> **Task to complete**
Only the lines from the one containing "actuelles du travail (Hermann)" to the end of the listing below should be returned, exactly as written and without pictures.

> **Dataset**
□ □ □ □

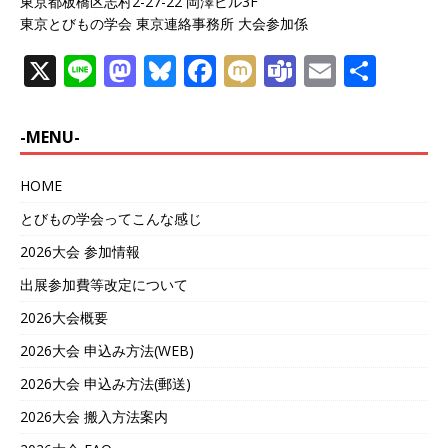
東京都板橋区志村2-27-22 岡澤ビル3F
東京とびもの学会 東京連絡事務所 大会参加係
X
Li
M
Bl
F
M
T
E
共
n
a
u
a
ix
e
m
有
e
st
e
c
i
a
ai
-MENU-
o
s
e
m
l
HOME
d
k
b
s
とびもの学会ってこんな感じ
o
y
o
n
o
2026大会 参加情報
k
出展参加費等改定について
2026大会概要
2026大会 申込み方法(WEB)
2026大会 申込み方法(郵送)
2026大会 搬入方法案内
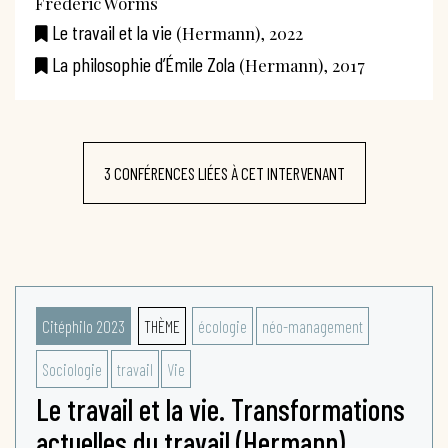
Frédéric Worms
Le travail et la vie
(Hermann), 2022
La philosophie d’Émile Zola
(Hermann), 2017
3 CONFÉRENCES LIÉES À CET INTERVENANT
Citéphilo 2023
THÈME
écologie
néo-management
Sociologie
travail
Vie
Le travail et la vie. Transformations
actuelles du travail (Hermann)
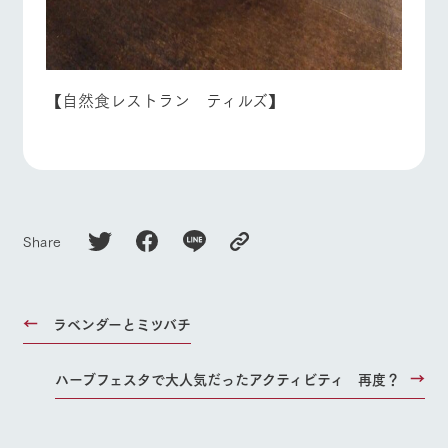
【自然食レストラン ティルズ】
Share
ラベンダーとミツバチ
ハーブフェスタで大人気だったアクティビティ 再度？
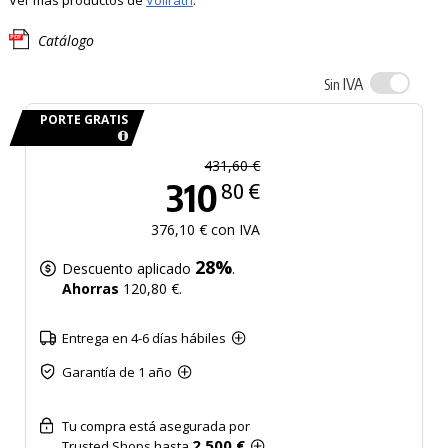
Ver más productos de
Vollrath
.
Catálogo
IVA
Sin
PORTE GRATIS
431,60 €
310
80 €
376,10 € con IVA
28%
Descuento aplicado
.
Ahorras
120,80 €.
Entrega en 4-6 días hábiles
Garantía de 1 año
Tu compra está asegurada por
2.500 €
Trusted Shops hasta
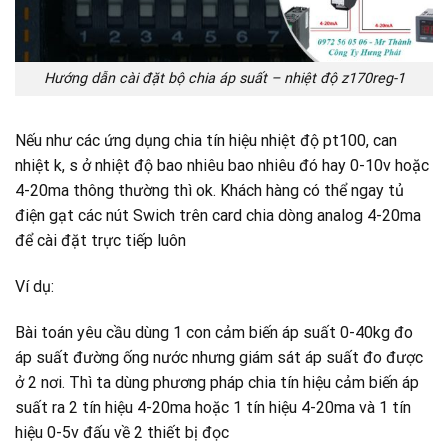
Hướng dẫn cài đặt bộ chia áp suất – nhiệt độ z170reg-1
Nếu như các ứng dụng chia tín hiệu nhiệt độ pt100, can
nhiệt k, s ở nhiệt độ bao nhiêu bao nhiêu đó hay 0-10v hoặc
4-20ma thông thường thì ok. Khách hàng có thể ngay tủ
điện gạt các nút Swich trên card chia dòng analog 4-20ma
để cài đặt trực tiếp luôn
Ví dụ:
Bài toán yêu cầu dùng 1 con cảm biến áp suất 0-40kg đo
áp suất đường ống nước nhưng giám sát áp suất đo được
ở 2 nơi. Thì ta dùng phương pháp chia tín hiệu cảm biến áp
suất ra 2 tín hiệu 4-20ma hoặc 1 tín hiệu 4-20ma và 1 tín
hiệu 0-5v đấu về 2 thiết bị đọc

□ □ □ □

> **Answer to the problem**
actuelles du travail (Hermann)
【自然食レストラン ティルズ】
Share
ラベンダーとミツバチ
ハーブフェスタで大人気だったアクティビティ 再度？
Ver más productos de
Vollrath
.
Catálogo
IVA
Sin
PORTE GRATIS
431,60 €
310
80 €
376,10 € con IVA
28%
Descuento aplicado
.
Ahorras
120,80 €.
Entrega en 4-6 días hábiles
Garantía de 1 año
Tu compra está asegurada por
2.500 €
Trusted Shops hasta
Hướng dẫn cài đặt bộ chia áp suất – nhiệt độ z170reg-1
Nếu như các ứng dụng chia tín hiệu nhiệt độ pt100, can
nhiệt k, s ở nhiệt độ bao nhiêu bao nhiêu đó hay 0-10v hoặc
4-20ma thông thường thì ok. Khách hàng có thể ngay tủ
điện gạt các nút Swich trên card chia dòng analog 4-20ma
để cài đặt trực tiếp luôn
Ví dụ:
Bài toán yêu cầu dùng 1 con cảm biến áp suất 0-40kg đo
áp suất đường ống nước nhưng giám sát áp suất đo được
ở 2 nơi. Thì ta dùng phương pháp chia tín hiệu cảm biến áp
suất ra 2 tín hiệu 4-20ma hoặc 1 tín hiệu 4-20ma và 1 tín
hiệu 0-5v đấu về 2 thiết bị đọc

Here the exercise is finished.